## What you will do
Write out exactly the lines that run from the one containing "Tapadó korongok átmérője: 120 mm (csuklós fej" to the end of the entries below, with both end lines included.

(Page images and extracted text)
——
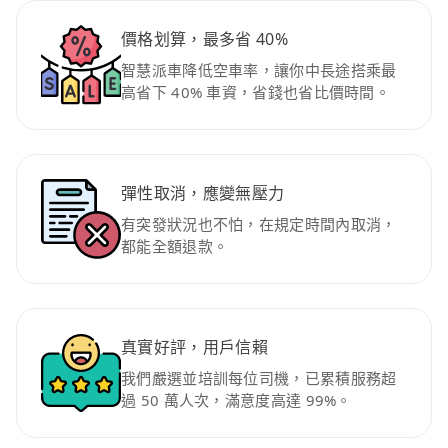
價格划算，最多省 40%
智慧派車降低空車率，讓你中長途搭乘最
高省下 40% 車資，省錢也省比價時間。
彈性取消，應變無壓力
有突發狀況也不怕，在規定時間內取消，
都能全額退款。
真實好評，用戶信賴
我們嚴選並培訓每位司機，已累積服務超
過 50 萬人次，滿意度高達 99%。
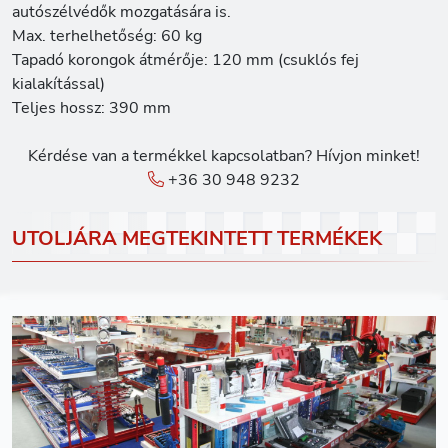
autószélvédők mozgatására is.
Max. terhelhetőség: 60 kg
Tapadó korongok átmérője: 120 mm (csuklós fej
kialakítással)
Teljes hossz: 390 mm
Kérdése van a termékkel kapcsolatban? Hívjon minket!
+36 30 948 9232
UTOLJÁRA MEGTEKINTETT TERMÉKEK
——
## Finished task
Tapadó korongok átmérője: 120 mm (csuklós fej
kialakítással)
Teljes hossz: 390 mm
Kérdése van a termékkel kapcsolatban? Hívjon minket!
+36 30 948 9232
UTOLJÁRA MEGTEKINTETT TERMÉKEK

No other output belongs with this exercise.